Firstly, what is an advisory board? An advisory board is a body of experienced business men and women that advises the management of an organisation, but unlike the board of directors, it has no authority or fiduciary responsibilities. Establishing an advisory board can be a cost-effective way for your business to obtain strategic advice. In recent years many start-ups have been relying on advisory boards to get free experienced advice!
Before you set up an advisory board, there are a few things you should keep in mind.
Choosing your advisory board members
There are many business experts and industry leaders who are willing to volunteer some of their time to helping new companies. However, before you start recruiting members for an advisory board, you should decide what type of strategic advice your company requires. This is dependent, of course, on the nature of your business. Each business should pick the members of the advisory board based on its particular needs and circumstances.
Choose a diverse group of members who are able to assist you in different fields, and work together to provide your company with valuable strategic advice. It is important that your members are committed to your business. Members should be people that have competence and expertise in an area that is valuable to your business, and they should also be people that you respect and you believe can provide a fresh perspective. Once someone has agreed to become a member of the advisory board, remember to send them a formal invitation letter.
Advisory board members are not directors
It is important to remember that members of your advisory board are not directors. The advisory board is essentially a discussion and learning forum where your business is able to obtain operational and strategic advice from a diverse group of people. This is not a decision-making body.
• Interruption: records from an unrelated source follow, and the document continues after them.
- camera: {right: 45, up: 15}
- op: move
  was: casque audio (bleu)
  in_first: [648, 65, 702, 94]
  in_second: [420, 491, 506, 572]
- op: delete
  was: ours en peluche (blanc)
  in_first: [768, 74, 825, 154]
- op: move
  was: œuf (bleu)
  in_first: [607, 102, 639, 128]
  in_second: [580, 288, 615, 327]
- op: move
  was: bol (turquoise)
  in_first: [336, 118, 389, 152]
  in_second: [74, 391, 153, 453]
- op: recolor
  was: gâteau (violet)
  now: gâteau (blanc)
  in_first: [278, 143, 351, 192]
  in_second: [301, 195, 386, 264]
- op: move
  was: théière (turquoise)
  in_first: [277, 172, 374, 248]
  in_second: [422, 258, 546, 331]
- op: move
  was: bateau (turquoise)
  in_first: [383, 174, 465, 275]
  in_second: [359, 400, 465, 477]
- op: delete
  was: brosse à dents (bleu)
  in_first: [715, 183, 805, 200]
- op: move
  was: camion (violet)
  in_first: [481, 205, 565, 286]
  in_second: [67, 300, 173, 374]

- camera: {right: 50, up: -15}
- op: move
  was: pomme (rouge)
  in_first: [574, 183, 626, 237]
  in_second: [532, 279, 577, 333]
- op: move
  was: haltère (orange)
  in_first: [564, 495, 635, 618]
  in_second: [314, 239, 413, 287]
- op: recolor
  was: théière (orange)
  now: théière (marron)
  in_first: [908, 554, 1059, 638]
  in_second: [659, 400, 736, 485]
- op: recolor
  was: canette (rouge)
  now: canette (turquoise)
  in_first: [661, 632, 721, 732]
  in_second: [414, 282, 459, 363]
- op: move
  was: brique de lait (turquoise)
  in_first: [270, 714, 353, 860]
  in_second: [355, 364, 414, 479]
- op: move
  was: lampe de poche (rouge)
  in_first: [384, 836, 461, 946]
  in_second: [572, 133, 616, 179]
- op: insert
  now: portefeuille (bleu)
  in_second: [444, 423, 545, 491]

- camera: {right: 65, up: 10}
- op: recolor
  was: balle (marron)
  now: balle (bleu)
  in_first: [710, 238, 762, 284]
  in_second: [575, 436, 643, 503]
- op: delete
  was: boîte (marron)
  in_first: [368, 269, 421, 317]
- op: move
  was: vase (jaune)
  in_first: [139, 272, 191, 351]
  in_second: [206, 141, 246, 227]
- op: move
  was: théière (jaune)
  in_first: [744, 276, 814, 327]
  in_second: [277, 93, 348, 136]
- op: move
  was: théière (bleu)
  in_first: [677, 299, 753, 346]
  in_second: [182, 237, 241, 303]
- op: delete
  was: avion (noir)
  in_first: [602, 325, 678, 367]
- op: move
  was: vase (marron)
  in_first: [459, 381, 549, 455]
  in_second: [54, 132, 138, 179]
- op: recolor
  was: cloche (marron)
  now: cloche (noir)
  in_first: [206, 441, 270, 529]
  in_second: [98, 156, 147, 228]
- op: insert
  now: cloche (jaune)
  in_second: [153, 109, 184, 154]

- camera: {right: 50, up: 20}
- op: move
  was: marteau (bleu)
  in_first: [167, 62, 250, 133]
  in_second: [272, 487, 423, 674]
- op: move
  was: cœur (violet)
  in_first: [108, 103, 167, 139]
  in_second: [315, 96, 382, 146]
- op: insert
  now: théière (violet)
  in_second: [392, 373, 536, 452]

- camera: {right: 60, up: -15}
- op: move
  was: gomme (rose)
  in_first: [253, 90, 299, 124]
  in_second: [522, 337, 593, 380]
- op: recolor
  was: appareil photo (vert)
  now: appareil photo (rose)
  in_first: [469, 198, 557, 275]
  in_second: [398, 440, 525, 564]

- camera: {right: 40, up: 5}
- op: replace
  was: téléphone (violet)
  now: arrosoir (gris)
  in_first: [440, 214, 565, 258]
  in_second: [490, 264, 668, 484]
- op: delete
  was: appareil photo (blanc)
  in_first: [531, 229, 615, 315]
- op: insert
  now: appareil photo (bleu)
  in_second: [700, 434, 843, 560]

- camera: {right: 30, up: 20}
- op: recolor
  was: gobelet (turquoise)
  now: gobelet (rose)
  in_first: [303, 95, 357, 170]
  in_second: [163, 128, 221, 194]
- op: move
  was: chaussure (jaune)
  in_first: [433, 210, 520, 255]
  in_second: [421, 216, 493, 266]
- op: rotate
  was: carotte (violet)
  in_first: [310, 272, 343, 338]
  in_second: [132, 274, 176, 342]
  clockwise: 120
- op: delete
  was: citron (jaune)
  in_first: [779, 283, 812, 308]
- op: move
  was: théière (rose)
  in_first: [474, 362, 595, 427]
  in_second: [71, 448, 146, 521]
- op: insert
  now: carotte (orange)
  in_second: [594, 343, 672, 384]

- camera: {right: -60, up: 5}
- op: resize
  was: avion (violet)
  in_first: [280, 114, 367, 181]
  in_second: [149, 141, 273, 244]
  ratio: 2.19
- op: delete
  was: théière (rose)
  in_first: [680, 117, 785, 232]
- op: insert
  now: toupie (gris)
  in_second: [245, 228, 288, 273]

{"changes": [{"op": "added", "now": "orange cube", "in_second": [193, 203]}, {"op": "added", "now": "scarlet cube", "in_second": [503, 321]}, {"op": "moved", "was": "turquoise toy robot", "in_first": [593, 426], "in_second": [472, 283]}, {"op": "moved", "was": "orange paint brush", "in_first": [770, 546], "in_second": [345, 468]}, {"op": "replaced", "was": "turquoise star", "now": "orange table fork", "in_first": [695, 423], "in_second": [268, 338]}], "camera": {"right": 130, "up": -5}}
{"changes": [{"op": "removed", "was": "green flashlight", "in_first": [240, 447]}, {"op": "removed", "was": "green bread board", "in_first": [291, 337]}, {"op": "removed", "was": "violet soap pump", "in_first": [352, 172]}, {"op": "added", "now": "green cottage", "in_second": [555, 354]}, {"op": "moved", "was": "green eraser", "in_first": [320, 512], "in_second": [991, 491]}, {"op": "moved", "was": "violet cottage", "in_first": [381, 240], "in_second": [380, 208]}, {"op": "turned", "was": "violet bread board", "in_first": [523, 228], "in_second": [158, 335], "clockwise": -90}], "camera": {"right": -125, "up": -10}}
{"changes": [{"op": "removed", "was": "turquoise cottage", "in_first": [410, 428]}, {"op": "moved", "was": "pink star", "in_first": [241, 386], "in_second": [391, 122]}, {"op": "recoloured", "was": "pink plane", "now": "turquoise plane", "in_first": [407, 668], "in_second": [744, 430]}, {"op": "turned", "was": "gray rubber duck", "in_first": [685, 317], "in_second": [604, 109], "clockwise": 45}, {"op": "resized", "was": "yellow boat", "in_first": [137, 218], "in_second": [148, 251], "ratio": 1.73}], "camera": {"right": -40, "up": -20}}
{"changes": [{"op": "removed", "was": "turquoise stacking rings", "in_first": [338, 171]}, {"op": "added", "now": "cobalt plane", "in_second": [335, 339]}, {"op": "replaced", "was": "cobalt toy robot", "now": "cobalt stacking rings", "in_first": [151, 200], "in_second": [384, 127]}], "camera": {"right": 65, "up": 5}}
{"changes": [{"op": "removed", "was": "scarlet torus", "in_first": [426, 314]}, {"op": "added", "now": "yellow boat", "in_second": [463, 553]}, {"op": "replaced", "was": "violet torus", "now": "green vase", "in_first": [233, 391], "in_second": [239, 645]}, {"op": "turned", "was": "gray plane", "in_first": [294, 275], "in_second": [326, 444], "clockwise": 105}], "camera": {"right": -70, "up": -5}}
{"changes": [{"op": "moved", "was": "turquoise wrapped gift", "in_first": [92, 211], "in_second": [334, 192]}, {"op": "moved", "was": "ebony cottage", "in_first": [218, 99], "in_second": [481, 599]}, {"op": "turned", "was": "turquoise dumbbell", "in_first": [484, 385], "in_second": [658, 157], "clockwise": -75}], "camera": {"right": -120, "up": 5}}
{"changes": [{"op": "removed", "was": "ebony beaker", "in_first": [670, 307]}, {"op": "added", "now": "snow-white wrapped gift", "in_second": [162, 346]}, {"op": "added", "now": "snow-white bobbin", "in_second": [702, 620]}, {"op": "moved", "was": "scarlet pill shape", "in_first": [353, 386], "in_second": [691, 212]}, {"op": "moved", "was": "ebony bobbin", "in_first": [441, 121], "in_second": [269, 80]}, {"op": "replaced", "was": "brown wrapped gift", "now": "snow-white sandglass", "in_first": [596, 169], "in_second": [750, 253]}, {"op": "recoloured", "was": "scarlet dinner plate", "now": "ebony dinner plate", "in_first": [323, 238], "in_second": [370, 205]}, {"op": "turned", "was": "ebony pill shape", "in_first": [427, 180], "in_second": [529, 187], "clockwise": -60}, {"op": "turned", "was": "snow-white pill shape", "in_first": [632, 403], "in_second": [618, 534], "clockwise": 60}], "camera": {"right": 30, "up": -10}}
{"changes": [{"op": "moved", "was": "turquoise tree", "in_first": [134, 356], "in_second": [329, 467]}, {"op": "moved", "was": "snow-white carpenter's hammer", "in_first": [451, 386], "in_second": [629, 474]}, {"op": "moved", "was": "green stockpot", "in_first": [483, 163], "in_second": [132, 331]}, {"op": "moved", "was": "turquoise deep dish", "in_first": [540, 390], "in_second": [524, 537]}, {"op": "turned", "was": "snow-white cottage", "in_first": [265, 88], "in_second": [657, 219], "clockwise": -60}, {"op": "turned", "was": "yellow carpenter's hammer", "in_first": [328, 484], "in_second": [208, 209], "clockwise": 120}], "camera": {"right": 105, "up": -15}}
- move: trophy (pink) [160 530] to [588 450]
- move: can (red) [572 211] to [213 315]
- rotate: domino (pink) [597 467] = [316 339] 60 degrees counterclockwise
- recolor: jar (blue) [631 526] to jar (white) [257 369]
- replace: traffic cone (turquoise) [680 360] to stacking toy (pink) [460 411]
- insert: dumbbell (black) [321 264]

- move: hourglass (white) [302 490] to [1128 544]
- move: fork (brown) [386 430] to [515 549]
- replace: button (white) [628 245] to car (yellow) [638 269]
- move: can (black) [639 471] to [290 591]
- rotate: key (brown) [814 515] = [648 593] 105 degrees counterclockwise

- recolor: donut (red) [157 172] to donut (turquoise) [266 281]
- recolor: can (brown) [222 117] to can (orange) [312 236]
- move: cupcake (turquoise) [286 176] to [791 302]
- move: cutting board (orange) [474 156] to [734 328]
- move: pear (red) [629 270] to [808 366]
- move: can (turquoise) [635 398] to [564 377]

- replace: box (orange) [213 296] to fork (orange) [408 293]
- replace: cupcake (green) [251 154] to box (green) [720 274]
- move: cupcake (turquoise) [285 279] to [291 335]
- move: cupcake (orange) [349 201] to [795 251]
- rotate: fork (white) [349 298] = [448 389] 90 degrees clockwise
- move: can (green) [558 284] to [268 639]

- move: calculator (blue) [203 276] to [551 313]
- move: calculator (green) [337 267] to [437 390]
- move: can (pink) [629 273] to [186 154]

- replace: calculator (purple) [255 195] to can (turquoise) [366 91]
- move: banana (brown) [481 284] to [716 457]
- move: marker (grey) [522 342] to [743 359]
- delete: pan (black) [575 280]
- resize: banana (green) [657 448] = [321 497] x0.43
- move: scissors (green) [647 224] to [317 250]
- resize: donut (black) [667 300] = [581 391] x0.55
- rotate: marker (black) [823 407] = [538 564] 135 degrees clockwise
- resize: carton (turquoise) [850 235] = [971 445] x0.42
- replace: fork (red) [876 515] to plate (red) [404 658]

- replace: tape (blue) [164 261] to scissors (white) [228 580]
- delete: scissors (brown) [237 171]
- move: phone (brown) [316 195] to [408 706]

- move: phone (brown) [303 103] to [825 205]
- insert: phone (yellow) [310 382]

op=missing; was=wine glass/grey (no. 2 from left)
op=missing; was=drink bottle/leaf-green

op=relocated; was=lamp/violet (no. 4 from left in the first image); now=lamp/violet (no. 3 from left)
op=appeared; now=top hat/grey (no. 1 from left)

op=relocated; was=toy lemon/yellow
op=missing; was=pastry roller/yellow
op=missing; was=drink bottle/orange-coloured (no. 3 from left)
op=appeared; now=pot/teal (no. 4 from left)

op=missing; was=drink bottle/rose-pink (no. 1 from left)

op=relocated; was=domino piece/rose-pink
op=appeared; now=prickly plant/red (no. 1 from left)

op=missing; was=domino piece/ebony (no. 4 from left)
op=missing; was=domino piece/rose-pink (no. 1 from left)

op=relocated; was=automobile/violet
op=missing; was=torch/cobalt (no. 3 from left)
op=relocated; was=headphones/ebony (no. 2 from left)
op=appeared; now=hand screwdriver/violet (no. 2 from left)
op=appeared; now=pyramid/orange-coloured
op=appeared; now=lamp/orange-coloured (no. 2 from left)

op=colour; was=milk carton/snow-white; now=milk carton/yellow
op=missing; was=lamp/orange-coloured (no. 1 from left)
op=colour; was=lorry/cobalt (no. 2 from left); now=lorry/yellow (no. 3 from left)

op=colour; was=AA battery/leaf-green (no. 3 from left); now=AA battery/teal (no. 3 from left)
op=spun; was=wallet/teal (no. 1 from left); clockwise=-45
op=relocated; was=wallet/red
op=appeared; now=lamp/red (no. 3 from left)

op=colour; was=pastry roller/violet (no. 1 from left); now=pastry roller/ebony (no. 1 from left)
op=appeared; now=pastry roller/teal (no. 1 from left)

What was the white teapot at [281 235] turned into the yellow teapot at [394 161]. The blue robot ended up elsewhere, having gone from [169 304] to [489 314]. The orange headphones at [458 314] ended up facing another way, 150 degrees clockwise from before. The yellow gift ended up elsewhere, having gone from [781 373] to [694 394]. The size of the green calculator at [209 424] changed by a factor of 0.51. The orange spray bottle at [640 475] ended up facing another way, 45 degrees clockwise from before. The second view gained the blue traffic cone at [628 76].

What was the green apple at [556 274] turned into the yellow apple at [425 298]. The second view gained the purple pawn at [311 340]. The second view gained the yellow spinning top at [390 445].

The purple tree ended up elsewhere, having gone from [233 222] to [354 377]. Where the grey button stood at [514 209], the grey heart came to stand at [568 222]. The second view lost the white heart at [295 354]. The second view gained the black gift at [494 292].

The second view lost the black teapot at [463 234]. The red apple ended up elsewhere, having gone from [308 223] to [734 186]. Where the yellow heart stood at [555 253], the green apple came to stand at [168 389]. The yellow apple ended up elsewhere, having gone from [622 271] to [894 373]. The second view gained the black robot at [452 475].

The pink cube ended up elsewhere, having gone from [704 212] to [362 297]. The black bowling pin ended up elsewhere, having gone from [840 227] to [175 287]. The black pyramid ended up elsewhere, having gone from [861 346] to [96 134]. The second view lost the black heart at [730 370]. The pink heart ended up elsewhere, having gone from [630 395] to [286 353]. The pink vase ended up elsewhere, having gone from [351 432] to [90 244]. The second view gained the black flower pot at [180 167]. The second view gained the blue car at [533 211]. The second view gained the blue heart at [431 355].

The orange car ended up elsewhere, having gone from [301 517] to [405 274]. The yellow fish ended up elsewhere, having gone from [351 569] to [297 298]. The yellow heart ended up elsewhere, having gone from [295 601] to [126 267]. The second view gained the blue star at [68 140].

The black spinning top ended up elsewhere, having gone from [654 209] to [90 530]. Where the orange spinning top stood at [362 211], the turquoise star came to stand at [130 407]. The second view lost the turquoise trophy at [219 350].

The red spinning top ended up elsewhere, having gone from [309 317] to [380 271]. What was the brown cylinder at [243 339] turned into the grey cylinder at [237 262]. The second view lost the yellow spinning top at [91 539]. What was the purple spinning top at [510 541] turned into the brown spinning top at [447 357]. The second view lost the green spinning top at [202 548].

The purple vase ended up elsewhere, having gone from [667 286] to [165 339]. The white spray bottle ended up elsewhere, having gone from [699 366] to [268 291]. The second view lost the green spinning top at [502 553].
Your business should have its own board of directors who are able to make binding decisions on behalf of the company. Members of an advisory board are there to assist through counselling and advice, and may provide directors and management with ideas which may assist in their day-to-day operations, but they are not a replacement for a board of directors.
Whilst advisory board members may have significant expertise in their field, they are not directors of your company and have no voting power or authority to make decisions. The experience and knowledge of the board can be quite intimidating, and directors of a company may sometimes substitute the decisions of the board of directors with suggestions of the advisory board. This can be problematic as a director’s failure to make his or her own decisions may result in a breach his or her fiduciary and statutory duties to the company. To mitigate this problem, you need to make it clear that advisory board members have no powers or legal duties to the company, and directors are to make their own decisions based on the insights provided by the advisory board.
Sign an agreement with the members
As with setting up a business, setting up an advisory board requires a number of documents. One of the most important is an advisory board handbook. This handbook will set out the purpose of the advisory board, the structure of the advisory board, the responsibilities of each member, and whether there will be a chair, coordinator and secretary, and what their respective responsibilities will be. The handbook should also detail how frequent the advisory board is to meet and whether they are invited to participate in any other events of the business. This handbook is essentially an agreement and should be signed by each member of the advisory board.